++++ FRAGMENTO DEL DOCUMENTO

XXXI Domingo del Tiempo Ordinario, Ciclo B.
Amar
a Dios y al prójimo
El mandamiento principal de la ley
El
mandamiento del amor a Dios y al prójimo es el principal de toda ley. Jesús
responde de esta manera a la cuestión que se plantea en el evangelio de este
domingo. La pregunta por el mandato principal de la ley surge en una discusión
entre Jesús y los letrados y en un contexto de enfrentamiento ya decisivo.
Cuando Jesús entró en Jerusalén y realizó el signo profético de la purificación
del templo puso en evidencia que este centro de la vida religiosa de Israel con
su organización social y su culto sacrificial era como un refugio de ladrones y
un mercado, y esto provocó la indignación de las autoridades, especialmente de
la aristocracia sacerdotal y de los letrados. En este marco de abierta
confrontación entre Jesús y el escriba fariseo tuvo lugar el debate abierto
acerca del mandamiento fundamental (Mc 12,28-34).
Los mandamientos, referencia fundamental de la voluntad de Dios
La
importancia de las diez palabras o mandamientos de la ley de Dios (Éx 20, 1-17) según la valoración de Jesús quedó resaltada
en la escena del rico que no quiso seguirlo a pesar de ser un buen cumplidor de
la ley (Mc 10,17-22). Todos aquellos mandatos son la referencia fundamental de
la voluntad de Dios y siguen teniendo su vigencia a lo largo de toda la
historia humana. Por ello conviene entenderlos en el marco social y religioso
en que surgieron y se desarrollaron. Aquellos mandamientos nacen del recuerdo
doloroso de la esclavitud en Egipto y del propósito de tener unas normas de
convivencia que permitan construir una sociedad distinta a la de cualquier
Egipto, es decir, con Dios y sin faraón, con libertad y sin esclavitud, con
igualdad y sin desigualdades, con vida y sin muertes, y hoy también diremos con
respeto a todos los derechos humanos, individuales, sociales, políticos y económicos.

++++++++
++++ CONTENIDO DE DATOS

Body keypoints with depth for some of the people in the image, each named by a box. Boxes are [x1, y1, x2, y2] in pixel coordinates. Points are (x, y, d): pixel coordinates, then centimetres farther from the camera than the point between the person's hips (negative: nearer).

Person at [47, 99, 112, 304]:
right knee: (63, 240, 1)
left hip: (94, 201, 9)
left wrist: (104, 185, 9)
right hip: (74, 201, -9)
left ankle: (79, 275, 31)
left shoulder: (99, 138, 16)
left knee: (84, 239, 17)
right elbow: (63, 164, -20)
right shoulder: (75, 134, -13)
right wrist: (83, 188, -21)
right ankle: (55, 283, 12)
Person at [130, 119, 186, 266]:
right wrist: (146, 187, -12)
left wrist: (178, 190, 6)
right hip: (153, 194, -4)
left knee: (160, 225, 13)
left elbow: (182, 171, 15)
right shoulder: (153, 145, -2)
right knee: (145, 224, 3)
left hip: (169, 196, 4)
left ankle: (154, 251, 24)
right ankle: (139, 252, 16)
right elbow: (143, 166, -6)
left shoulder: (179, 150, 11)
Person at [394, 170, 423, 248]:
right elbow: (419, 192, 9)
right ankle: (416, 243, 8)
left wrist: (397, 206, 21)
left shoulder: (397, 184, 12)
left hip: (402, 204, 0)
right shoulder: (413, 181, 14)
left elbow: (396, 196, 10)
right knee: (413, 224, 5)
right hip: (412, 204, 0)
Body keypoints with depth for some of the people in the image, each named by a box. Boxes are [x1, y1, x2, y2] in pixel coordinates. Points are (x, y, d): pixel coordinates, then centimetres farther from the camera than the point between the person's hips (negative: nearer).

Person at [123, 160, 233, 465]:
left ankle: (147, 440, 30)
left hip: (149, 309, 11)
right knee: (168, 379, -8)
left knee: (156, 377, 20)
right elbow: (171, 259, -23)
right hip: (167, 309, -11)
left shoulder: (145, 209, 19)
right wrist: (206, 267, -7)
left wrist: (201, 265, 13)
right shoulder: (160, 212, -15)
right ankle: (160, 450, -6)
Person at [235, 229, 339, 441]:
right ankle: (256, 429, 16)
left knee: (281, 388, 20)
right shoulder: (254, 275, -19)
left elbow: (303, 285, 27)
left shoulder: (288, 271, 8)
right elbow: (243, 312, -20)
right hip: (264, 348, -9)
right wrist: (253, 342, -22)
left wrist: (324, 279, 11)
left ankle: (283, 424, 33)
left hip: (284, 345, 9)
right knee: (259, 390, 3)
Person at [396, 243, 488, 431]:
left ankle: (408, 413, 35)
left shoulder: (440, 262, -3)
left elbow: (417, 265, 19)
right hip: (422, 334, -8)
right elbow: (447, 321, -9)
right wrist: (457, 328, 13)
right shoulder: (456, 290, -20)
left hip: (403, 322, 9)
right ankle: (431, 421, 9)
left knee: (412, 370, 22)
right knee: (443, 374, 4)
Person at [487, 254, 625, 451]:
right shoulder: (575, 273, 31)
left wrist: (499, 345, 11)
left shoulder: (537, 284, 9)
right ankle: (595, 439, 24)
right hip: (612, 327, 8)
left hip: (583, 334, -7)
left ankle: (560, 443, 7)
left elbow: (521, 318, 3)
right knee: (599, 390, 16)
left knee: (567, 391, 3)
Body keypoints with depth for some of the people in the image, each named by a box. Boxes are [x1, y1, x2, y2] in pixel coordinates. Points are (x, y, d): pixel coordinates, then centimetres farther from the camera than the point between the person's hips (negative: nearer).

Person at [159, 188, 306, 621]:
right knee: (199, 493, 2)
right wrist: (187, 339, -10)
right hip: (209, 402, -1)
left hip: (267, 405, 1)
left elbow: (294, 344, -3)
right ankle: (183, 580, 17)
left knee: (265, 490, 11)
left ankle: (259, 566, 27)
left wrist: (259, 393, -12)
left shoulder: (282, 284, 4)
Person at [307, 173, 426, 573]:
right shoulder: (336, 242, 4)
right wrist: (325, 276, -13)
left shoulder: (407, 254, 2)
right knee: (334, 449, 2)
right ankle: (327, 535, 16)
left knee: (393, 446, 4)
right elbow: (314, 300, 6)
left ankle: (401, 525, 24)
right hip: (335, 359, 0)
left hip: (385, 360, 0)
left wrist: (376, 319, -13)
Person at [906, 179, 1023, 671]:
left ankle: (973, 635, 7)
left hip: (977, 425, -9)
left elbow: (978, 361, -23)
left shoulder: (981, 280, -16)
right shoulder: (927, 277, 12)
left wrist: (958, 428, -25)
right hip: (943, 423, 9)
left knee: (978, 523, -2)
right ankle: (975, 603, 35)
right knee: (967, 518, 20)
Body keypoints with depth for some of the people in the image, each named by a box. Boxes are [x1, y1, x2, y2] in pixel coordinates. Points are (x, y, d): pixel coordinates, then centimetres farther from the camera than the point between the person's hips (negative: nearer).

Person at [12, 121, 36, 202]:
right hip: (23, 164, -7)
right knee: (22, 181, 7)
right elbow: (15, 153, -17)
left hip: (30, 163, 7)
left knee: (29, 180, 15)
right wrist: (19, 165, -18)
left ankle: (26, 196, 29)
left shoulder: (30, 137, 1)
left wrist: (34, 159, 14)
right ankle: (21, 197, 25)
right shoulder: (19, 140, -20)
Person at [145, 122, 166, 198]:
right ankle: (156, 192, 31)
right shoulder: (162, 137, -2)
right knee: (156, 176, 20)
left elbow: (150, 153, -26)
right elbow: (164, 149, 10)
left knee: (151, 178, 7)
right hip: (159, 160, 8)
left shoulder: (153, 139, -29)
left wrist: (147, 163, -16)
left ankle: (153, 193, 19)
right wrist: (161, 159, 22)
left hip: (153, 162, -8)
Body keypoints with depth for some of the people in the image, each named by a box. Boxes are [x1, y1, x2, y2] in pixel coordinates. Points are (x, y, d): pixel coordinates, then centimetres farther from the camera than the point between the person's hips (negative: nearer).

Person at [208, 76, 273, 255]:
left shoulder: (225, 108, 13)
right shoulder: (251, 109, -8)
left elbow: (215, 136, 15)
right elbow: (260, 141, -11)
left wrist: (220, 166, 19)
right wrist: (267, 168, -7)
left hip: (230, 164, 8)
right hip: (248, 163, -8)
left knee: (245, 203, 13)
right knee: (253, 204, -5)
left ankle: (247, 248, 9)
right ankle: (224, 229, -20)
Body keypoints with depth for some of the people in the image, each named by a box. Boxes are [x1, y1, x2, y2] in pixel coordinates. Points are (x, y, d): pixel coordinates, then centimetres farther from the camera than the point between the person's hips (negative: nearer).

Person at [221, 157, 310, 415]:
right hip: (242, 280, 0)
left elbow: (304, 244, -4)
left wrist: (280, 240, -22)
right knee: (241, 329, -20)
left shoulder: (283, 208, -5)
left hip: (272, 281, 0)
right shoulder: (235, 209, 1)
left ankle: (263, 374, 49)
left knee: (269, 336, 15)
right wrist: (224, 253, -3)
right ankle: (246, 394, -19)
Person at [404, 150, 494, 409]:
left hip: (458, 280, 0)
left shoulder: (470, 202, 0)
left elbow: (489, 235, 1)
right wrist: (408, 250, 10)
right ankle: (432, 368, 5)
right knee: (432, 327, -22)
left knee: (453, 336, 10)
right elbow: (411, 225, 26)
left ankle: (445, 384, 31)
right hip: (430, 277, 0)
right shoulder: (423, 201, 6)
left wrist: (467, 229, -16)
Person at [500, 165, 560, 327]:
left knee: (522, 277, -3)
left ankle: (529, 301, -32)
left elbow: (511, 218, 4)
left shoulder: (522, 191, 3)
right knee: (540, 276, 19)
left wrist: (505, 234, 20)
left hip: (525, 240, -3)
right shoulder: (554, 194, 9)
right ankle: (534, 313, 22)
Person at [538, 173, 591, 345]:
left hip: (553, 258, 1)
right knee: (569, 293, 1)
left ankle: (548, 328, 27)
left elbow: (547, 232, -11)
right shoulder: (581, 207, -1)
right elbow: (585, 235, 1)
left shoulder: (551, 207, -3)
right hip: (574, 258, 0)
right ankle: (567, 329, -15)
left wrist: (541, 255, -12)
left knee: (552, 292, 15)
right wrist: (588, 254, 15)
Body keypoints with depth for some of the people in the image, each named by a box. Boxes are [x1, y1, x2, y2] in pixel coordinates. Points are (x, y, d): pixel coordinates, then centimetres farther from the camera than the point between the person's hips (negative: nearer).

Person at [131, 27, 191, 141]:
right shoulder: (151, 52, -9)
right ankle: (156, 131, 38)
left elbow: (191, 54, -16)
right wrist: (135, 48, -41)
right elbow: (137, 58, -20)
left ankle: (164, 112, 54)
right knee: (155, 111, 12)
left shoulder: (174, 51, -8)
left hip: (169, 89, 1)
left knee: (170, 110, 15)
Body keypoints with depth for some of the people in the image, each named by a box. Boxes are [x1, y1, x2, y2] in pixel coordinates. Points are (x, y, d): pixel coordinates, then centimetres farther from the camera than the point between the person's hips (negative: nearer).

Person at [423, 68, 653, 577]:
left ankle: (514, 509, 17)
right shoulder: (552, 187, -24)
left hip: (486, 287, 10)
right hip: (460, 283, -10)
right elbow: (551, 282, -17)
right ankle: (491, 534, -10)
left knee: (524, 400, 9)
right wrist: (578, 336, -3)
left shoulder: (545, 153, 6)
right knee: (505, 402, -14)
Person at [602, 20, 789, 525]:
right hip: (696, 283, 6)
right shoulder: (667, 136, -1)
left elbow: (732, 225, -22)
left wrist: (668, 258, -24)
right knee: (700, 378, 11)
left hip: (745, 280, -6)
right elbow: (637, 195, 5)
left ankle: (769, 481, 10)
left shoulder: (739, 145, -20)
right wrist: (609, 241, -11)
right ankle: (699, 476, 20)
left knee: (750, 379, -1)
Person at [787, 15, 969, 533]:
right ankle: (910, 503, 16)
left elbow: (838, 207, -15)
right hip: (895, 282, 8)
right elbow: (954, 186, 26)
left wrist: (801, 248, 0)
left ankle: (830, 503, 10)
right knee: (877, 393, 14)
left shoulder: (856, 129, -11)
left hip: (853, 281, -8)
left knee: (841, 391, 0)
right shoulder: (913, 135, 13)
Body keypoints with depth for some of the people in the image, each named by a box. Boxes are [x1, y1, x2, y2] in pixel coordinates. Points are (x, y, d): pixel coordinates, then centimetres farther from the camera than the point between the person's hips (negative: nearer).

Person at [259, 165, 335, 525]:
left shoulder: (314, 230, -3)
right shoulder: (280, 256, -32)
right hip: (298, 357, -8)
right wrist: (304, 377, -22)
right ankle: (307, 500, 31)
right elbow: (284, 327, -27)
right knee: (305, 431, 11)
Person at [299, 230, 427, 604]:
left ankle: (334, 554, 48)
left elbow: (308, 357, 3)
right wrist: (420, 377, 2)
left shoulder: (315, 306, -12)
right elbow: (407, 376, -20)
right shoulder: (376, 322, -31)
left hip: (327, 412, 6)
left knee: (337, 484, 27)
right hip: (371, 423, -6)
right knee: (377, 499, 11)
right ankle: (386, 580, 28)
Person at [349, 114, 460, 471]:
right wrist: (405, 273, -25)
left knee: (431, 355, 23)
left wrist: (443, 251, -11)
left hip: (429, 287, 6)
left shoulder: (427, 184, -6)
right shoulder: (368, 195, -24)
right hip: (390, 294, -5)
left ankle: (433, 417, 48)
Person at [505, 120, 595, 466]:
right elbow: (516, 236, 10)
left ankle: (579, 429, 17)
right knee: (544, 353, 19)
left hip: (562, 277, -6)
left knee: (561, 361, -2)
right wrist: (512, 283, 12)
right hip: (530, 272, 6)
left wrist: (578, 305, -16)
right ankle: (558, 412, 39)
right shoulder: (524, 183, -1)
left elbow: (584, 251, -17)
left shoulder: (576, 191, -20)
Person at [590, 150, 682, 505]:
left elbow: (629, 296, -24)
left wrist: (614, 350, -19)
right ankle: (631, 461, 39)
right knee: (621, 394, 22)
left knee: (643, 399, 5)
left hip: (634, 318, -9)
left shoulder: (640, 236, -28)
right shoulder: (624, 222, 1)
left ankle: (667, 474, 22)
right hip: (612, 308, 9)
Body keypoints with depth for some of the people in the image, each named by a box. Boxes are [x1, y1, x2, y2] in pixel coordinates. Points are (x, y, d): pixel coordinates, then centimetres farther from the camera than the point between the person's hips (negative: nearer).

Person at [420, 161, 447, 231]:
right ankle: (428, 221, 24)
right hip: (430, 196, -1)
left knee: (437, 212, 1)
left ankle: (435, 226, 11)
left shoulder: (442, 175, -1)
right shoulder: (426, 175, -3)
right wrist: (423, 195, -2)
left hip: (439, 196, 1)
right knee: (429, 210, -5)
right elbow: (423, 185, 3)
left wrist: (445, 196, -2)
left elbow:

++++++++

◆ TUS INSTRUCCIONES ◆
Indica si cada afirmación concuerda con el fragmento sobre el mandamiento principal de la ley y responde sí o no, citando textualmente las palabras que lo deciden. (a) La pregunta por el mandato principal de la ley surge en una discusión entre Jesús y los letrados. (b) El rico que no quiso seguir a Jesús no cumplía la ley. (c) Los mandamientos nacen del recuerdo de la esclavitud en Egipto.

◆ TU RESPUESTA ◆
(a) Sí: "surge en una discusión entre Jesús y los letrados".
(b) No: "a pesar de ser un buen cumplidor de la ley".
(c) Sí: "nacen del recuerdo doloroso de la esclavitud en Egipto".